#### Recorded information
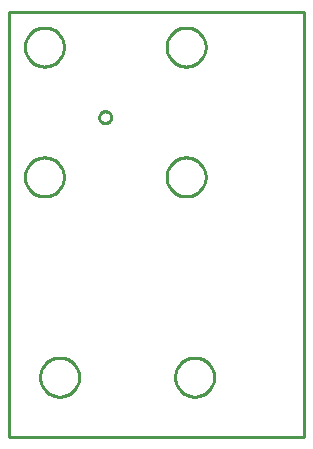
<source format=gbr>
G04 EAGLE Gerber RS-274X export*
G75*
%MOMM*%
%FSLAX34Y34*%
%LPD*%
%IN*%
%IPPOS*%
%AMOC8*
5,1,8,0,0,1.08239X$1,22.5*%
G01*
%ADD10C,0.254000*%


D10*
X0Y0D02*
X250000Y0D01*
X250000Y360000D01*
X0Y360000D01*
X0Y0D01*
X86400Y270219D02*
X86337Y269661D01*
X86212Y269114D01*
X86027Y268584D01*
X85783Y268078D01*
X85484Y267602D01*
X85134Y267163D01*
X84737Y266766D01*
X84298Y266416D01*
X83822Y266117D01*
X83316Y265873D01*
X82786Y265688D01*
X82239Y265563D01*
X81681Y265500D01*
X81119Y265500D01*
X80561Y265563D01*
X80014Y265688D01*
X79484Y265873D01*
X78978Y266117D01*
X78502Y266416D01*
X78063Y266766D01*
X77666Y267163D01*
X77316Y267602D01*
X77017Y268078D01*
X76773Y268584D01*
X76588Y269114D01*
X76463Y269661D01*
X76400Y270219D01*
X76400Y270781D01*
X76463Y271339D01*
X76588Y271886D01*
X76773Y272416D01*
X77017Y272922D01*
X77316Y273398D01*
X77666Y273837D01*
X78063Y274234D01*
X78502Y274584D01*
X78978Y274883D01*
X79484Y275127D01*
X80014Y275312D01*
X80561Y275437D01*
X81119Y275500D01*
X81681Y275500D01*
X82239Y275437D01*
X82786Y275312D01*
X83316Y275127D01*
X83822Y274883D01*
X84298Y274584D01*
X84737Y274234D01*
X85134Y273837D01*
X85484Y273398D01*
X85783Y272922D01*
X86027Y272416D01*
X86212Y271886D01*
X86337Y271339D01*
X86400Y270781D01*
X86400Y270219D01*
X140650Y51040D02*
X140721Y52118D01*
X140862Y53189D01*
X141072Y54249D01*
X141352Y55292D01*
X141699Y56315D01*
X142113Y57313D01*
X142591Y58282D01*
X143131Y59218D01*
X143731Y60116D01*
X144389Y60973D01*
X145101Y61785D01*
X145865Y62549D01*
X146677Y63262D01*
X147534Y63919D01*
X148432Y64519D01*
X149368Y65060D01*
X150337Y65537D01*
X151335Y65951D01*
X152358Y66298D01*
X153401Y66578D01*
X154461Y66788D01*
X155532Y66929D01*
X156610Y67000D01*
X157690Y67000D01*
X158768Y66929D01*
X159839Y66788D01*
X160899Y66578D01*
X161942Y66298D01*
X162965Y65951D01*
X163963Y65537D01*
X164932Y65060D01*
X165868Y64519D01*
X166766Y63919D01*
X167623Y63262D01*
X168435Y62549D01*
X169199Y61785D01*
X169912Y60973D01*
X170569Y60116D01*
X171169Y59218D01*
X171710Y58282D01*
X172187Y57313D01*
X172601Y56315D01*
X172948Y55292D01*
X173228Y54249D01*
X173438Y53189D01*
X173579Y52118D01*
X173650Y51040D01*
X173650Y49960D01*
X173579Y48882D01*
X173438Y47811D01*
X173228Y46751D01*
X172948Y45708D01*
X172601Y44685D01*
X172187Y43687D01*
X171710Y42718D01*
X171169Y41782D01*
X170569Y40884D01*
X169912Y40027D01*
X169199Y39215D01*
X168435Y38451D01*
X167623Y37739D01*
X166766Y37081D01*
X165868Y36481D01*
X164932Y35941D01*
X163963Y35463D01*
X162965Y35049D01*
X161942Y34702D01*
X160899Y34422D01*
X159839Y34212D01*
X158768Y34071D01*
X157690Y34000D01*
X156610Y34000D01*
X155532Y34071D01*
X154461Y34212D01*
X153401Y34422D01*
X152358Y34702D01*
X151335Y35049D01*
X150337Y35463D01*
X149368Y35941D01*
X148432Y36481D01*
X147534Y37081D01*
X146677Y37739D01*
X145865Y38451D01*
X145101Y39215D01*
X144389Y40027D01*
X143731Y40884D01*
X143131Y41782D01*
X142591Y42718D01*
X142113Y43687D01*
X141699Y44685D01*
X141352Y45708D01*
X141072Y46751D01*
X140862Y47811D01*
X140721Y48882D01*
X140650Y49960D01*
X140650Y51040D01*
X26350Y51040D02*
X26421Y52118D01*
X26562Y53189D01*
X26772Y54249D01*
X27052Y55292D01*
X27399Y56315D01*
X27813Y57313D01*
X28291Y58282D01*
X28831Y59218D01*
X29431Y60116D01*
X30089Y60973D01*
X30801Y61785D01*
X31565Y62549D01*
X32377Y63262D01*
X33234Y63919D01*
X34132Y64519D01*
X35068Y65060D01*
X36037Y65537D01*
X37035Y65951D01*
X38058Y66298D01*
X39101Y66578D01*
X40161Y66788D01*
X41232Y66929D01*
X42310Y67000D01*
X43390Y67000D01*
X44468Y66929D01*
X45539Y66788D01*
X46599Y66578D01*
X47642Y66298D01*
X48665Y65951D01*
X49663Y65537D01*
X50632Y65060D01*
X51568Y64519D01*
X52466Y63919D01*
X53323Y63262D01*
X54135Y62549D01*
X54899Y61785D01*
X55612Y60973D01*
X56269Y60116D01*
X56869Y59218D01*
X57410Y58282D01*
X57887Y57313D01*
X58301Y56315D01*
X58648Y55292D01*
X58928Y54249D01*
X59138Y53189D01*
X59279Y52118D01*
X59350Y51040D01*
X59350Y49960D01*
X59279Y48882D01*
X59138Y47811D01*
X58928Y46751D01*
X58648Y45708D01*
X58301Y44685D01*
X57887Y43687D01*
X57410Y42718D01*
X56869Y41782D01*
X56269Y40884D01*
X55612Y40027D01*
X54899Y39215D01*
X54135Y38451D01*
X53323Y37739D01*
X52466Y37081D01*
X51568Y36481D01*
X50632Y35941D01*
X49663Y35463D01*
X48665Y35049D01*
X47642Y34702D01*
X46599Y34422D01*
X45539Y34212D01*
X44468Y34071D01*
X43390Y34000D01*
X42310Y34000D01*
X41232Y34071D01*
X40161Y34212D01*
X39101Y34422D01*
X38058Y34702D01*
X37035Y35049D01*
X36037Y35463D01*
X35068Y35941D01*
X34132Y36481D01*
X33234Y37081D01*
X32377Y37739D01*
X31565Y38451D01*
X30801Y39215D01*
X30089Y40027D01*
X29431Y40884D01*
X28831Y41782D01*
X28291Y42718D01*
X27813Y43687D01*
X27399Y44685D01*
X27052Y45708D01*
X26772Y46751D01*
X26562Y47811D01*
X26421Y48882D01*
X26350Y49960D01*
X26350Y51040D01*
X46510Y329460D02*
X46439Y328381D01*
X46298Y327309D01*
X46087Y326249D01*
X45808Y325205D01*
X45460Y324181D01*
X45046Y323183D01*
X44568Y322213D01*
X44028Y321277D01*
X43427Y320378D01*
X42769Y319521D01*
X42057Y318708D01*
X41292Y317944D01*
X40479Y317231D01*
X39622Y316573D01*
X38723Y315972D01*
X37787Y315432D01*
X36817Y314954D01*
X35819Y314540D01*
X34795Y314192D01*
X33751Y313913D01*
X32691Y313702D01*
X31619Y313561D01*
X30540Y313490D01*
X29460Y313490D01*
X28381Y313561D01*
X27309Y313702D01*
X26249Y313913D01*
X25205Y314192D01*
X24181Y314540D01*
X23183Y314954D01*
X22213Y315432D01*
X21277Y315972D01*
X20378Y316573D01*
X19521Y317231D01*
X18708Y317944D01*
X17944Y318708D01*
X17231Y319521D01*
X16573Y320378D01*
X15972Y321277D01*
X15432Y322213D01*
X14954Y323183D01*
X14540Y324181D01*
X14192Y325205D01*
X13913Y326249D01*
X13702Y327309D01*
X13561Y328381D01*
X13490Y329460D01*
X13490Y330540D01*
X13561Y331619D01*
X13702Y332691D01*
X13913Y333751D01*
X14192Y334795D01*
X14540Y335819D01*
X14954Y336817D01*
X15432Y337787D01*
X15972Y338723D01*
X16573Y339622D01*
X17231Y340479D01*
X17944Y341292D01*
X18708Y342057D01*
X19521Y342769D01*
X20378Y343427D01*
X21277Y344028D01*
X22213Y344568D01*
X23183Y345046D01*
X24181Y345460D01*
X25205Y345808D01*
X26249Y346087D01*
X27309Y346298D01*
X28381Y346439D01*
X29460Y346510D01*
X30540Y346510D01*
X31619Y346439D01*
X32691Y346298D01*
X33751Y346087D01*
X34795Y345808D01*
X35819Y345460D01*
X36817Y345046D01*
X37787Y344568D01*
X38723Y344028D01*
X39622Y343427D01*
X40479Y342769D01*
X41292Y342057D01*
X42057Y341292D01*
X42769Y340479D01*
X43427Y339622D01*
X44028Y338723D01*
X44568Y337787D01*
X45046Y336817D01*
X45460Y335819D01*
X45808Y334795D01*
X46087Y333751D01*
X46298Y332691D01*
X46439Y331619D01*
X46510Y330540D01*
X46510Y329460D01*
X166510Y329460D02*
X166439Y328381D01*
X166298Y327309D01*
X166087Y326249D01*
X165808Y325205D01*
X165460Y324181D01*
X165046Y323183D01*
X164568Y322213D01*
X164028Y321277D01*
X163427Y320378D01*
X162769Y319521D01*
X162057Y318708D01*
X161292Y317944D01*
X160479Y317231D01*
X159622Y316573D01*
X158723Y315972D01*
X157787Y315432D01*
X156817Y314954D01*
X155819Y314540D01*
X154795Y314192D01*
X153751Y313913D01*
X152691Y313702D01*
X151619Y313561D01*
X150540Y313490D01*
X149460Y313490D01*
X148381Y313561D01*
X147309Y313702D01*
X146249Y313913D01*
X145205Y314192D01*
X144181Y314540D01*
X143183Y314954D01*
X142213Y315432D01*
X141277Y315972D01*
X140378Y316573D01*
X139521Y317231D01*
X138708Y317944D01*
X137944Y318708D01*
X137231Y319521D01*
X136573Y320378D01*
X135972Y321277D01*
X135432Y322213D01*
X134954Y323183D01*
X134540Y324181D01*
X134192Y325205D01*
X133913Y326249D01*
X133702Y327309D01*
X133561Y328381D01*
X133490Y329460D01*
X133490Y330540D01*
X133561Y331619D01*
X133702Y332691D01*
X133913Y333751D01*
X134192Y334795D01*
X134540Y335819D01*
X134954Y336817D01*
X135432Y337787D01*
X135972Y338723D01*
X136573Y339622D01*
X137231Y340479D01*
X137944Y341292D01*
X138708Y342057D01*
X139521Y342769D01*
X140378Y343427D01*
X141277Y344028D01*
X142213Y344568D01*
X143183Y345046D01*
X144181Y345460D01*
X145205Y345808D01*
X146249Y346087D01*
X147309Y346298D01*
X148381Y346439D01*
X149460Y346510D01*
X150540Y346510D01*
X151619Y346439D01*
X152691Y346298D01*
X153751Y346087D01*
X154795Y345808D01*
X155819Y345460D01*
X156817Y345046D01*
X157787Y344568D01*
X158723Y344028D01*
X159622Y343427D01*
X160479Y342769D01*
X161292Y342057D01*
X162057Y341292D01*
X162769Y340479D01*
X163427Y339622D01*
X164028Y338723D01*
X164568Y337787D01*
X165046Y336817D01*
X165460Y335819D01*
X165808Y334795D01*
X166087Y333751D01*
X166298Y332691D01*
X166439Y331619D01*
X166510Y330540D01*
X166510Y329460D01*
X46510Y219460D02*
X46439Y218381D01*
X46298Y217309D01*
X46087Y216249D01*
X45808Y215205D01*
X45460Y214181D01*
X45046Y213183D01*
X44568Y212213D01*
X44028Y211277D01*
X43427Y210378D01*
X42769Y209521D01*
X42057Y208708D01*
X41292Y207944D01*
X40479Y207231D01*
X39622Y206573D01*
X38723Y205972D01*
X37787Y205432D01*
X36817Y204954D01*
X35819Y204540D01*
X34795Y204192D01*
X33751Y203913D01*
X32691Y203702D01*
X31619Y203561D01*
X30540Y203490D01*
X29460Y203490D01*
X28381Y203561D01*
X27309Y203702D01*
X26249Y203913D01*
X25205Y204192D01*
X24181Y204540D01*
X23183Y204954D01*
X22213Y205432D01*
X21277Y205972D01*
X20378Y206573D01*
X19521Y207231D01*
X18708Y207944D01*
X17944Y208708D01*
X17231Y209521D01*
X16573Y210378D01*
X15972Y211277D01*
X15432Y212213D01*
X14954Y213183D01*
X14540Y214181D01*
X14192Y215205D01*
X13913Y216249D01*
X13702Y217309D01*
X13561Y218381D01*
X13490Y219460D01*
X13490Y220540D01*
X13561Y221619D01*
X13702Y222691D01*
X13913Y223751D01*
X14192Y224795D01*
X14540Y225819D01*
X14954Y226817D01*
X15432Y227787D01*
X15972Y228723D01*
X16573Y229622D01*
X17231Y230479D01*
X17944Y231292D01*
X18708Y232057D01*
X19521Y232769D01*
X20378Y233427D01*
X21277Y234028D01*
X22213Y234568D01*
X23183Y235046D01*
X24181Y235460D01*
X25205Y235808D01*
X26249Y236087D01*
X27309Y236298D01*
X28381Y236439D01*
X29460Y236510D01*
X30540Y236510D01*
X31619Y236439D01*
X32691Y236298D01*
X33751Y236087D01*
X34795Y235808D01*
X35819Y235460D01*
X36817Y235046D01*
X37787Y234568D01*
X38723Y234028D01*
X39622Y233427D01*
X40479Y232769D01*
X41292Y232057D01*
X42057Y231292D01*
X42769Y230479D01*
X43427Y229622D01*
X44028Y228723D01*
X44568Y227787D01*
X45046Y226817D01*
X45460Y225819D01*
X45808Y224795D01*
X46087Y223751D01*
X46298Y222691D01*
X46439Y221619D01*
X46510Y220540D01*
X46510Y219460D01*
X166510Y219460D02*
X166439Y218381D01*
X166298Y217309D01*
X166087Y216249D01*
X165808Y215205D01*
X165460Y214181D01*
X165046Y213183D01*
X164568Y212213D01*
X164028Y211277D01*
X163427Y210378D01*
X162769Y209521D01*
X162057Y208708D01*
X161292Y207944D01*
X160479Y207231D01*
X159622Y206573D01*
X158723Y205972D01*
X157787Y205432D01*
X156817Y204954D01*
X155819Y204540D01*
X154795Y204192D01*
X153751Y203913D01*
X152691Y203702D01*
X151619Y203561D01*
X150540Y203490D01*
X149460Y203490D01*
X148381Y203561D01*
X147309Y203702D01*
X146249Y203913D01*
X145205Y204192D01*
X144181Y204540D01*
X143183Y204954D01*
X142213Y205432D01*
X141277Y205972D01*
X140378Y206573D01*
X139521Y207231D01*
X138708Y207944D01*
X137944Y208708D01*
X137231Y209521D01*
X136573Y210378D01*
X135972Y211277D01*
X135432Y212213D01*
X134954Y213183D01*
X134540Y214181D01*
X134192Y215205D01*
X133913Y216249D01*
X133702Y217309D01*
X133561Y218381D01*
X133490Y219460D01*
X133490Y220540D01*
X133561Y221619D01*
X133702Y222691D01*
X133913Y223751D01*
X134192Y224795D01*
X134540Y225819D01*
X134954Y226817D01*
X135432Y227787D01*
X135972Y228723D01*
X136573Y229622D01*
X137231Y230479D01*
X137944Y231292D01*
X138708Y232057D01*
X139521Y232769D01*
X140378Y233427D01*
X141277Y234028D01*
X142213Y234568D01*
X143183Y235046D01*
X144181Y235460D01*
X145205Y235808D01*
X146249Y236087D01*
X147309Y236298D01*
X148381Y236439D01*
X149460Y236510D01*
X150540Y236510D01*
X151619Y236439D01*
X152691Y236298D01*
X153751Y236087D01*
X154795Y235808D01*
X155819Y235460D01*
X156817Y235046D01*
X157787Y234568D01*
X158723Y234028D01*
X159622Y233427D01*
X160479Y232769D01*
X161292Y232057D01*
X162057Y231292D01*
X162769Y230479D01*
X163427Y229622D01*
X164028Y228723D01*
X164568Y227787D01*
X165046Y226817D01*
X165460Y225819D01*
X165808Y224795D01*
X166087Y223751D01*
X166298Y222691D01*
X166439Y221619D01*
X166510Y220540D01*
X166510Y219460D01*
M02*

</source>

#### Job item
Starting at the line that has "X39622Y343427D01*" and ending at the line that has "X46510Y329460D01*", please write out the lines above exactly, leaving out all others.

#### Solution to this exercise
X39622Y343427D01*
X40479Y342769D01*
X41292Y342057D01*
X42057Y341292D01*
X42769Y340479D01*
X43427Y339622D01*
X44028Y338723D01*
X44568Y337787D01*
X45046Y336817D01*
X45460Y335819D01*
X45808Y334795D01*
X46087Y333751D01*
X46298Y332691D01*
X46439Y331619D01*
X46510Y330540D01*
X46510Y329460D01*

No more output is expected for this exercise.